#02 - TECNOLOGIA


Há cerca de um ano, farta de estar em casa e depois de recuperar de um dedo partido, larguei-me a entregar currículos no centro comercial. Se era a ideia que mais me agradava? Não, nem por isso. Mas na altura era a mais imediata e mais acessível. Passados poucos dias, fui chamada para uma entrevista, na Tiger, no (na altura) Dolce Vita Coimbra, e umas horas depois da entrevista estava a ser contactada com a notícia de que tinha ficado. Trabalhar na Tiger trouxe-me coisas más e coisas boas, como tudo, mas uma das coisas em que me enriqueceu foi no leque de jogos. O desconto de funcionária e a variedade disponível ajudaram. A alguns dou muito uso, outros nem por isso.
Um dos jogos que comprei consiste apenas nisto: uma caixinha com seis dados, cada dado tem em cada face uma imagem e o objetivo é construirmos histórias com aquilo que a sorte nos vai reservando, de cada vez que lançarmos os dados. Na altura comprei-o porque achei que podia dar jeito para algumas atividades com os escuteiros. Porém, no outro dia, tendo o jogo ainda como novo, desafiei o meu primo e o meu afilhado (com 11 e 6 anos respetivamente) a jogar. Fomos construindo histórias meio malucas, rindo, consegui mantê-los sossegados durante um pedaço... De repente, quando o meu afilhado lança o dado, a imagem presente na face do dado virada para cima é um envelope, com um coração a selá-lo. Para mim, e para a maior parte de vocês, suponho, aquilo seria uma carta de amor. Pois para ele foi uma mensagem enviada no Instagram para a namorada.
Na altura fiquei espantada e interiormente revoltada. Sou uma miúda meia old school. Não gosto de ler livros no computador, gosto de escrever à mão, tenho estimulado em mim própria o envio de cartas e postais pelo correio. E de repente, chega-me este garoto a dizer que o envelope é o símbolo de uma mensagem numa rede social? Sabem o que isto significa? Que para eles até os e-mails já estão desatualizados. Significa que o D. já nasceu na sociedade do instantâneo, a sociedade do wi-fi grátis em todo o lado, a sociedade em que, estejas onde estiveres, estás contactável e podes responder na hora.
Passando-me a incredulidade do momento, refleti sobre o assunto e caraças, ainda bem que o mundo evoluiu! O papel cheira bem, é reconfortante chegar à caixa do correio e ter uma carta que alguém perdeu tempo a escrever, mas é impagável poder falar com alguém que está a quilómetros de distância. Já não dói tanto ver os nossos crescer longe. Eu posso namorar com alguém que vive no Ribatejo e falar com ele todos os dias. Hoje é possível trocar não sei quantas mensagens por dia, podemos partilhar com quem queremos vídeos do que vamos fazendo, podemos tirar fotos às caretas dos mais pequenos e enviá-las na hora, podemos partilhar a música que estamos a ouvir, mostrar a refeição que acabámos de cozinhar...
"Ah e tal, mas as pessoas partilham a vida toda nas redes sociais!". As pessoas dão às ferramentas o uso que querem. Mas a minha bisavó teria sofrido muito menos se pudesse ver os netos mais do que uma vez por ano; o meu avô teria visto o meu pai crescer enquanto lutava na guerra do Ultramar e os padrinhos da minha irmã poderiam ter passado com ela todas as Páscoas, ainda que virtualmente.

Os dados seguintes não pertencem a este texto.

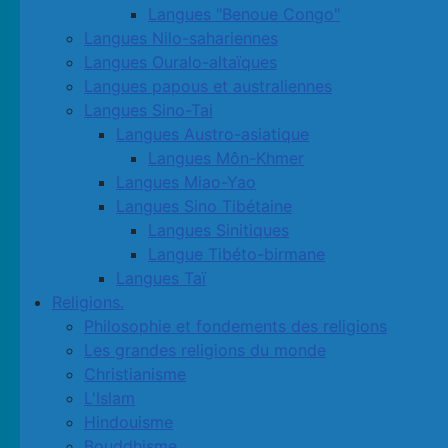
Langues "Benoue Congo"
Langues Nilo-sahariennes
Langues Ouralo-altaïques
Langues papous et australiennes
Langues Sino-Tai
Langues Austro-asiatique
Langues Môn-Khmer
Langues Miao-Yao
Langues Sino Tibétaine
Langues Sinitiques
Langue Tibéto-birmane
Langues Taï
Religions.
Philosophie et fondements des religions
Les grandes religions du monde
Christianisme
L'Islam
Hindouisme
Bouddhisme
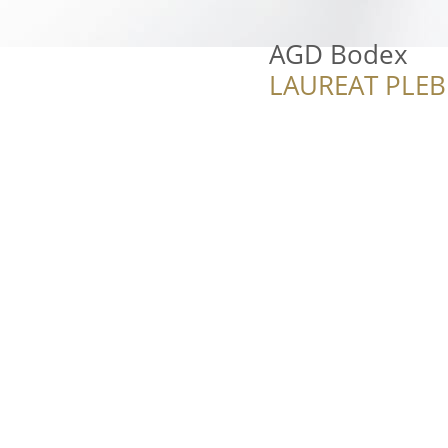
AGD Bodex
LAUREAT PLEB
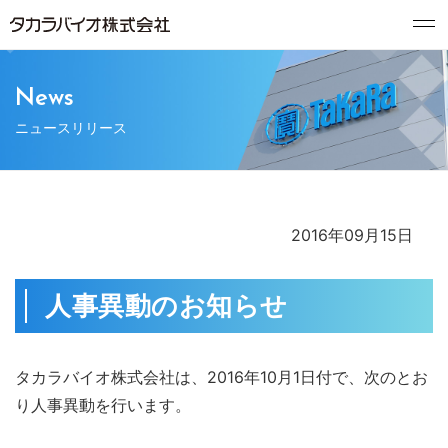
News
ニュースリリース
2016年09月15日
人事異動のお知らせ
タカラバイオ株式会社は、2016年10月1日付で、次のとお
り人事異動を行います。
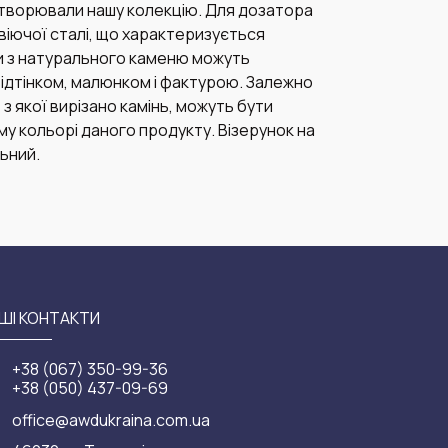
 створювали нашу колекцію. Для дозатора
віючої сталі, що характеризується
и з натурального каменю можуть
відтінком, малюнком і фактурою. Залежно
 з якої вирізано камінь, можуть бути
у кольорі даного продукту. Візерунок на
ьний.
ШІ КОНТАКТИ
+38 (067) 350-99-36
+38 (050) 437-09-69
office@awdukraina.com.ua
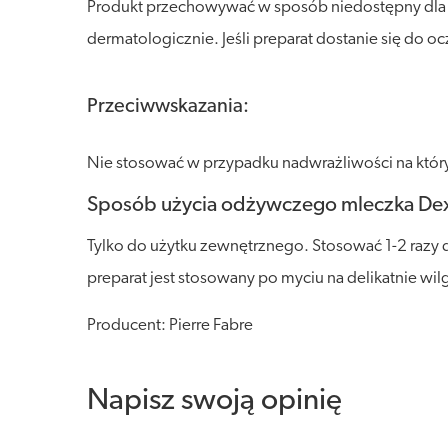
Produkt przechowywać w sposób niedostępny dla dz
dermatologicznie. Jeśli preparat dostanie się do o
Przeciwwskazania:
Nie stosować w przypadku nadwrażliwości na który
Sposób użycia odżywczego mleczka Dex
Tylko do użytku zewnętrznego. Stosować 1-2 razy 
preparat jest stosowany po myciu na delikatnie wi
Producent: Pierre Fabre
Napisz swoją opinię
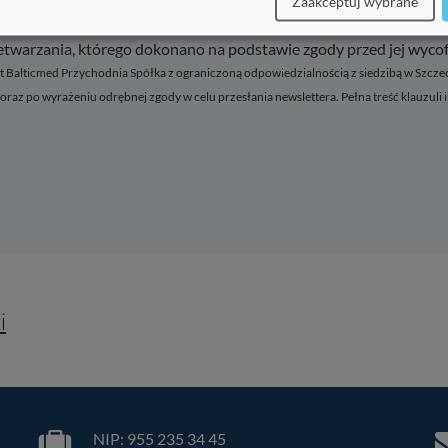
wslettera z informacjami o usługach zdrowotnych, nowościach i w
Zaakceptuj wybrane
j, prosimy o zapoznanie się z naszą
polityka prywatności
.
am prawo w dowolnym momencie wycofać zgodę. Wycofanie zgody
etwarzania, którego dokonano na podstawie zgody przed jej wyco
ń oraz po wyrażeniu odrębnej zgody w celu przesłania newslettera. Pełna treść klauzuli
(
2
)
niony interes)
(
1
)
e wymagane)
(zawsze wymagane)
i
wszystkie usługi
rzełącznika można włączać lub wyłączać wszystkie usługi.
NIP: 955 235 34 45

Por isso e por ser possível que vocês estejam a ler-me neste momento, hoje eu estou muito grata por todas as tecnologias que nos permitem fazer do longe, perto.

Comentários

Anónimo disse…
Catarina, existe um vídeo no youtube de um Sociólogo, S. Bauman. Tem cerca de 6m de duração mas uma vida de sabedoria, Gostava de desafiar-te a conversar sobre a análise que ele faz, aceitas?